▸ **INFORMATION SUPPLIED**
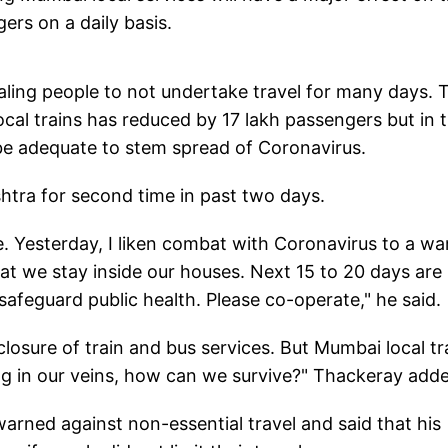
gers on a daily basis.
ling people to not undertake travel for many days. 
ocal trains has reduced by 17 lakh passengers but in 
 be adequate to stem spread of Coronavirus.
tra for second time in past two days.
. Yesterday, I liken combat with Coronavirus to a war
 that we stay inside our houses. Next 15 to 20 days are
afeguard public health. Please co-operate," he said.
losure of train and bus services. But Mumbai local tr
owing in our veins, how can we survive?" Thackeray add
rned against non-essential travel and said that his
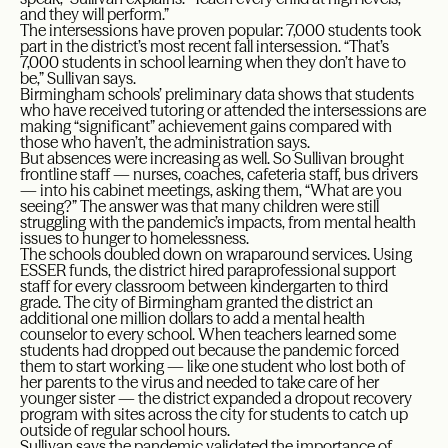
and they will perform.”
The intersessions have proven popular: 7,000 students took
part in the district’s most recent fall intersession. “That’s
7,000 students in school learning when they don’t have to
be,” Sullivan says.
Birmingham schools’ preliminary data shows that students
who have received tutoring or attended the intersessions are
making “significant” achievement gains compared with
those who haven’t, the administration says.
But absences were increasing as well. So Sullivan brought
frontline staff — nurses, coaches, cafeteria staff, bus drivers
— into his cabinet meetings, asking them, “What are you
seeing?” The answer was that many children were still
struggling with the pandemic’s impacts, from mental health
issues to hunger to homelessness.
The schools doubled down on wraparound services. Using
ESSER funds, the district hired paraprofessional support
staff for every classroom between kindergarten to third
grade. The city of Birmingham granted the district an
additional one million dollars to add a mental health
counselor to every school. When teachers learned some
students had dropped out because the pandemic forced
them to start working — like one student who lost both of
her parents to the virus and needed to take care of her
younger sister — the district expanded a dropout recovery
program with sites across the city for students to catch up
outside of regular school hours.
Sullivan says the pandemic validated the importance of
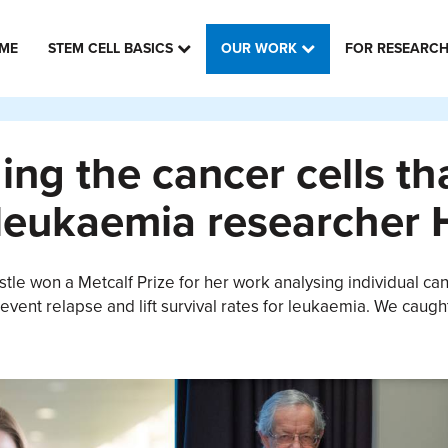
ME
STEM CELL BASICS
OUR WORK
FOR RESEARC
ng the cancer cells th
leukaemia researcher 
tle won a Metcalf Prize for her work analysing individual c
event relapse and lift survival rates for leukaemia. We caugh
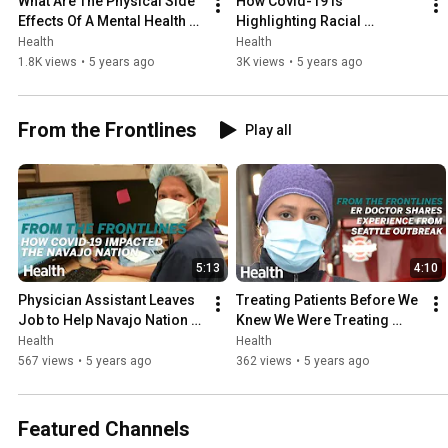
What Are The Physical Side 
How Covid-19 Is 
Effects Of A Mental Health 
Highlighting Racial 
Decline From A Pandemic | 
Disparities In America's 
Health
Health
#DeepDives | #Health
Healthcare | Deep Dives | 
1.8K views
•
5 years ago
3K views
•
5 years ago
Health
From the Frontlines
Play all
5:13
4:10
Physician Assistant Leaves 
Treating Patients Before We 
Job to Help Navajo Nation 
Knew We Were Treating 
During COVID-19 | From the 
COVID Patients | From the 
Health
Health
Frontlines | Health
Frontlines | Health
567 views
•
5 years ago
362 views
•
5 years ago
Featured Channels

▸ **EXERCISE**
The lines to copy are those above that contain "What".

▸ **WRITTEN SOLUTION**
— into his cabinet meetings, asking them, “What are you
What Are The Physical Side 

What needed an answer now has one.